* SET TASKS *
1. Rewrite the article on Aadhaar from "This is just one" to "on these working.", putting "Gujarat" in place of "Rajasthan".
2. Render this sentence from the article on Aadhaar in Spanish: "Everyone in a village in Uttarakhand has the same birth date on their Aadhaar cards."

* SOURCE *
"""

Aadhaar: A lot of questions yet to be resolved


Yogi Aggarwal

As the date approaches for the Supreme Court to hear several petitions challenging the Aadhaar project, the government’s Unique Identification Authority of India (UIDAI), which runs the intrusive scheme, is becoming even more bizarre in its responses. The latest move is to file a criminal case against a reporter from a national newspaper for filing a story showing that it is possible to get access to the records of billion-plus people pressured to enrol in the scheme for just Rs 500.
The report revealed that “it took just Rs 500, paid through Paytm, and 10 minutes in which an ‘agent’ of the group running the racket created a ‘gateway’ for this correspondent and gave a login ID and password” for “any Aadhaar number in the portal, and instantly get all particulars that an individual may have submitted to the UIDAI, including name, address, postal code (PIN), photo, phone number and email. What is more, The Tribune team paid another Rs 300, for which the agent provided ‘software’ that could facilitate the printing of the Aadhaar card after entering the Aadhaar number of any individual”.
This is just the latest of several instances where major faultlines in the Aadhaar scheme — which demands everything from mobile phone numbers to bank accounts and tax payments, health records, college admissions, pension schemes, mutual funds — have been revealed.
Some 210 government websites and those of educational institutions displayed personal information along with UID numbers as recently as November 2017. UIDAI admitted this had happened, but said “that was not us”, the database is safe.
This is just one of many instances. In Rajasthan, in the PDS, exclusion because of fingerprint failure has been close to 36 per cent — which means that not even one person from 36 per cent of households are able to authenticate using their fingerprints. Jharkhand has witnessed deaths because the poorest have had difficulty linking their UID number with their ration card. Documents in the UIDAI archive from between 2009 and 2012 show that biometrics was still in an experimental phase. That biometrics are not working as hoped because biometric authentication requires the availability of Internet service and high-quality machines capable of capturing biometric details, making it contingent on these working.
This is not all. The failures multiply. In Maharashtra, loan waivers hits a roadblock as lakhs of farmers with the same account and Aadhaar numbers are listed. Everyone in a village in Uttarakhand has the same birth date on their Aadhaar cards. Underage girls who were rescued from brothels were sent back because their Aadhaar card showed them to be adults. In all these cases, the people implementing the scheme are distorting the data to fill the number of cases they need. Yet there is no accountability. UIDAI merely reiterates that nothing is wrong.

"""

(Layout region listing)
"""

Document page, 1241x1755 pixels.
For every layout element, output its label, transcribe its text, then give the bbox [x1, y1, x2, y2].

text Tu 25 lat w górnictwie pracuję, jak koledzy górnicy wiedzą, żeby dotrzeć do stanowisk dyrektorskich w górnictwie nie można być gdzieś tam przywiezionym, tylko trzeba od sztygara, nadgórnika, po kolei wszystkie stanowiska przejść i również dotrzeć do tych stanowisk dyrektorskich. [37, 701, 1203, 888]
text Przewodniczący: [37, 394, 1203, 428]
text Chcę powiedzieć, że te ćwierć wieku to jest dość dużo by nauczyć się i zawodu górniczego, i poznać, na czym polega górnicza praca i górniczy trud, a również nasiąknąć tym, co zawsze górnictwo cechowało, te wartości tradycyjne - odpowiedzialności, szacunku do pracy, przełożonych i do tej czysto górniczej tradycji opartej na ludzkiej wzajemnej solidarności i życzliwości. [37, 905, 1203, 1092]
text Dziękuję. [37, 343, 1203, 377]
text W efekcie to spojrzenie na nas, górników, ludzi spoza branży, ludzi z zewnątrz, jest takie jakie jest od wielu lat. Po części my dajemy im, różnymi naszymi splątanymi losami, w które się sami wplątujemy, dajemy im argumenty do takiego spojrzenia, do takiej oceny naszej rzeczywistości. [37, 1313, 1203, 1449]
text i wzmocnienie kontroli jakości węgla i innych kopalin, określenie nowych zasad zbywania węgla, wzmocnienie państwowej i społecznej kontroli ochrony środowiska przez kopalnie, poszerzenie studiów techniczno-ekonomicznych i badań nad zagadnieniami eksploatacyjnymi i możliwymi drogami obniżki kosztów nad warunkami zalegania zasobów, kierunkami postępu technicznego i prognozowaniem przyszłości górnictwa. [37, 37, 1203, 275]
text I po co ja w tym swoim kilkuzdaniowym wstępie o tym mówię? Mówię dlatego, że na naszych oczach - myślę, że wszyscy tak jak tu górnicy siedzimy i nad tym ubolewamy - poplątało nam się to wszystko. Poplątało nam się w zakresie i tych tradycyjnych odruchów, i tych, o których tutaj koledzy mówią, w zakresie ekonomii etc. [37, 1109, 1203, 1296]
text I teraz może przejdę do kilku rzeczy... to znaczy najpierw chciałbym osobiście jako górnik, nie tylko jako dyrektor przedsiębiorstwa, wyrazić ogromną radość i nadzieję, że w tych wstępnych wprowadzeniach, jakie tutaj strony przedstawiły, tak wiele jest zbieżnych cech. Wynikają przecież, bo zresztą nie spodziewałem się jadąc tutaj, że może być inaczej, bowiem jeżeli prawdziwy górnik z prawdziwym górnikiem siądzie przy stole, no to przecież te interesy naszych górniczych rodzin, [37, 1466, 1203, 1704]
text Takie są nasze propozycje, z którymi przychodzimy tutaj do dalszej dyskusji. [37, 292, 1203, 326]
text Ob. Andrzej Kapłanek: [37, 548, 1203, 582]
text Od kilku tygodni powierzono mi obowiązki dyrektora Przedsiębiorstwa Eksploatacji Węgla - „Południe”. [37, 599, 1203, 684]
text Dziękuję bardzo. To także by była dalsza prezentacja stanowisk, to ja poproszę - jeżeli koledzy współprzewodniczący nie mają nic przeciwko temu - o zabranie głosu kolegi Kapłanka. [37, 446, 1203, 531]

"""

* FINAL ANSWERS *
1.
This is just one of many instances. In Gujarat, in the PDS, exclusion because of fingerprint failure has been close to 36 per cent — which means that not even one person from 36 per cent of households are able to authenticate using their fingerprints. Jharkhand has witnessed deaths because the poorest have had difficulty linking their UID number with their ration card. Documents in the UIDAI archive from between 2009 and 2012 show that biometrics was still in an experimental phase. That biometrics are not working as hoped because biometric authentication requires the availability of Internet service and high-quality machines capable of capturing biometric details, making it contingent on these working.

2. Todos los habitantes de una aldea de Uttarakhand tienen la misma fecha de nacimiento en sus tarjetas Aadhaar.